Опубликовано в журнале Новый Журнал, номер 299, 2020
Марина Тёмкина. Ненаглядные пособия / Серия «Новая поэзия». – М.: НЛО. 2019. – 224 с.
У новой книги Марины Тёмкиной есть черта, чаще присущая философским, а не поэтическим трудам: это книга не правильных ответов и, тем более, не готовых рецептов, а правильно поставленных вопросов, выражаясь точнее – осмысленных и художественно оформленных попыток их задать: кто я? что делает нас – нами? как формирует человека прошлое и настоящее? что значит быть евреем/русским/европейцем/американцем? что такое родина и любовь к ней?
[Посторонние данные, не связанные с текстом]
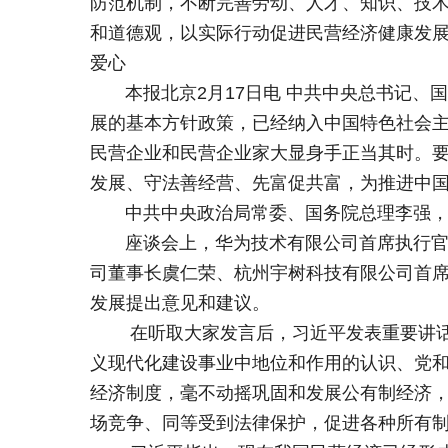
防范机制，不断完善劳动、人才、知识、技
和道德观，以实际行动促进民营经济健康发
爱心
本报北京2月17日电 中共中央总书记、国
展的基本方针政策，已经纳入中国特色社会
民营企业和民营企业家大显身手正当其时。
发展、守法善经营、先富促共富，为推进中
中共中央政治局常委、国务院总理李强，中
座谈会上，华为技术有限公司首席执行官任
司董事长虞仁荣、杭州宇树科技有限公司首席
发展提出意见和建议。
在听取大家发言后，习近平发表重要讲话。
义现代化建设事业中地位和作用的认识、党
经济制度，毫不动摇巩固和发展公有制经济
场竞争、同等受到法律保护，促进各种所有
И – не в последнюю очередь: «что есть человек, рожденный женщиной?»…
…скажи мне, детей любить
у кого нам учиться примеру, объясни, если можешь,
как играть с детьми, как давать им себя побеждать,
да и просто, как обнимать их, пока время есть
и пока они не превратились во взрослых.
Есть в книге и прямые вопросы и риторические, ироничные и как бы подчеркивающие человеческую страсть к вопрошанию (например, в стихотворениях «Рембо» или «Категория лифчика»)… Первый же читательский вопрос возникает при прочтении названия книги: «ненаглядные пособия» – не наглядные, то есть скрытые, потайные (а предваряющий эпиграф из Пригова – «книга как способ нечитания» – подталкивает именно к негации)? Или все-таки «ненаглядные» – от которых глаз не отвести? По мере чтения, понимаешь, что – и те, и другие.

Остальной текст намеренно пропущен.